__Data in this exercise__
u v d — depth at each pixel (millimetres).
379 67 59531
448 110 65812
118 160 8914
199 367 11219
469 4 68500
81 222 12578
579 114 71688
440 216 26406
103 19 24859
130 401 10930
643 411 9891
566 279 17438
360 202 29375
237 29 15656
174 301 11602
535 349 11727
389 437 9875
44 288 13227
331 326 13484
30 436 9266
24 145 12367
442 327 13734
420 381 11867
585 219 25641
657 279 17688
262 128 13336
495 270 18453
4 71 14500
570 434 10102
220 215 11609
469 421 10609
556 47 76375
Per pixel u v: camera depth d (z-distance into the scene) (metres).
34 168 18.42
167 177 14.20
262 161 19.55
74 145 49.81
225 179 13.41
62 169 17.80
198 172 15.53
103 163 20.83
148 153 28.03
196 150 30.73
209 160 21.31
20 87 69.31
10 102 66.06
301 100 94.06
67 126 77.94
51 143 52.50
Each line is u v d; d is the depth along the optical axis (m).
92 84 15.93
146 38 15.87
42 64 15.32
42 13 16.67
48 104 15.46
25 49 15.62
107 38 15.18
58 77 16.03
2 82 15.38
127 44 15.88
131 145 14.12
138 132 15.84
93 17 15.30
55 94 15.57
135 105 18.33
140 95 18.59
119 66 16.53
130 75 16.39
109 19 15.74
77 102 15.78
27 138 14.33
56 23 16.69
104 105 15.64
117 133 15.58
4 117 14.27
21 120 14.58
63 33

__Work required__
Respond with the lines above, from the one that holds "442 327 13734" to the end of the listing, each repeated exactly, and with no other material.

__Problem solution__
442 327 13734
420 381 11867
585 219 25641
657 279 17688
262 128 13336
495 270 18453
4 71 14500
570 434 10102
220 215 11609
469 421 10609
556 47 76375
Per pixel u v: camera depth d (z-distance into the scene) (metres).
34 168 18.42
167 177 14.20
262 161 19.55
74 145 49.81
225 179 13.41
62 169 17.80
198 172 15.53
103 163 20.83
148 153 28.03
196 150 30.73
209 160 21.31
20 87 69.31
10 102 66.06
301 100 94.06
67 126 77.94
51 143 52.50
Each line is u v d; d is the depth along the optical axis (m).
92 84 15.93
146 38 15.87
42 64 15.32
42 13 16.67
48 104 15.46
25 49 15.62
107 38 15.18
58 77 16.03
2 82 15.38
127 44 15.88
131 145 14.12
138 132 15.84
93 17 15.30
55 94 15.57
135 105 18.33
140 95 18.59
119 66 16.53
130 75 16.39
109 19 15.74
77 102 15.78
27 138 14.33
56 23 16.69
104 105 15.64
117 133 15.58
4 117 14.27
21 120 14.58
63 33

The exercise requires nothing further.